■ **Übungstext**
„Epochenmachend“, „Aufsehen erregend“, „ein echter Meilenstein der Wissenschaftsgeschichte“. Das sind Attribute, mit denen Kenner Dioskurides literarisches Vermächtnis beschreiben. Tatsächlich hat der griechische Arzt für seine Zeit Großes geleistet. Seine „De Materia Medica“ übertrifft sowohl vom Umfang als auch vom Kenntnisstand alles davor Gewesene.
Mit ihm beginnt eine Ära, in der sich medizinische Autoren für lange Zeit fast nur noch der Erforschung von Arzneimitteln widmen. „Dioskurides größte Leistung ist, dass er der Pharmazie eine starke Position innerhalb der Medizin verschafft hat“, sagt der Medizinhistoriker Christian Schulze von der Ruhr-Universität Bochum.
Darüber hinaus hatten Dioskurides Pflanzenbeschreibungen einen nicht unbedeutenden Einfluss auf die Botanik. Erstmals taucht bei ihm die Eigenbezeichnung „botaniké“ im Sinne von Pflanzenkunde auf – obwohl diese zu seiner Zeit keine eigenständige Disziplin ist, sondern als bloße Hilfswissenschaft der Medizin firmiert.
Rationaler Denker
In seinem Werk beweist Dioskurides teilweise schon Ansätze dessen, was wir heute als naturwissenschaftliche Arbeitsweise bezeichnen würden. Er legt seinen Ausführungen eigene Beobachtungen und logische Schlussfolgerungen zugrunde. Und: Er versucht sich weitestgehend vom Aberglauben und der Magie zu distanzieren – auch wenn ihm das an einigen wenigen Stellen doch nicht so recht gelingen mag. Zum Beispiel wenn er davor warnt, im Schatten einer Eibe zu schlafen oder über die Zusammensetzung von Pflanzen für Amulette berichtet. Insgesamt aber ist in seinem Werk viel Rationales enthalten.

■ **Datensätze**

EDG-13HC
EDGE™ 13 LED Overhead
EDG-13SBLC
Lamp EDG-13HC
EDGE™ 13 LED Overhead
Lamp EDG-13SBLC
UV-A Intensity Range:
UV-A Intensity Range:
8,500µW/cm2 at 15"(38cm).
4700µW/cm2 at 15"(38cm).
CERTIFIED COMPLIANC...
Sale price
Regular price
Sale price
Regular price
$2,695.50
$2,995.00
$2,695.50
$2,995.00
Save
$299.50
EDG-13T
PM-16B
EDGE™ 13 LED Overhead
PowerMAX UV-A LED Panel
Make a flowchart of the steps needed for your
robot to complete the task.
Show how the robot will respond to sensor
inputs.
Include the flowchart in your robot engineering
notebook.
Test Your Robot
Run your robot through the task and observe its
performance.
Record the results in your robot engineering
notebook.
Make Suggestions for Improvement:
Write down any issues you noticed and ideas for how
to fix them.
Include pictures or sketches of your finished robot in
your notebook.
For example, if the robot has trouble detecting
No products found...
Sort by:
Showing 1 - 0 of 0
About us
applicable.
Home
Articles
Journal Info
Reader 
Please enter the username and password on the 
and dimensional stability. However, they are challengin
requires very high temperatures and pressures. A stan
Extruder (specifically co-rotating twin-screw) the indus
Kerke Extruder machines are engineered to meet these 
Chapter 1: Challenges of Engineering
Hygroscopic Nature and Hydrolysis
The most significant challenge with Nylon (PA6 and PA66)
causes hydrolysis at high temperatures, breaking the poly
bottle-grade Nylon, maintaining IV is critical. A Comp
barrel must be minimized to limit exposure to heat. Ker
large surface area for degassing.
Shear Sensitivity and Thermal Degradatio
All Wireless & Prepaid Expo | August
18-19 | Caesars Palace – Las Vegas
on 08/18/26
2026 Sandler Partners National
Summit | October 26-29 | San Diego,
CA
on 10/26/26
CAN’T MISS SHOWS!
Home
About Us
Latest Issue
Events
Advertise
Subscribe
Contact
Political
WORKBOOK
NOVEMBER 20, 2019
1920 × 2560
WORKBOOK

■ **Ihre Aufgabe**
Setzen Sie den Text über Dioskurides nach seinem letzten Satz fort. Die Datensätze haben mit dem Übungstext inhaltlich nichts zu tun.

■ **Ihre Antwort**
Arzneien ohne Wirkung
Dennoch erscheint aus heutiger Sicht ein Großteil seiner Ausführungen wissenschaftlich problematisch. Schon die Identifizierung der von Dioskurides beschriebenen Pflanzen bereitet erhebliche Schwierigkeiten. Für den modernen Leser ist an etlichen Stellen nicht klar, von welcher Pflanzenart, welchem Tier oder welchem Inhaltsstoff der Autor eigentlich spricht.
Zudem sind viele medizinische Anwendungen aus unserem heutigen Verständnis heraus schlicht unwirksam. Die medizingeschichtliche Forschung geht davon aus, dass nur rund zehn Prozent der Stoffe in der „De Materia Medica“ tatsächlich eine Wirkung hatten. Dazu gehören zum Beispiel die schmerzstillende Wirkung von Schlafmohn (Opium), die Anwendung von Pfefferminze bei Kopfschmerz oder der Einsatz von Thymian gegen Atemwegserkrankungen – Dinge, die wir auch heute noch kennen.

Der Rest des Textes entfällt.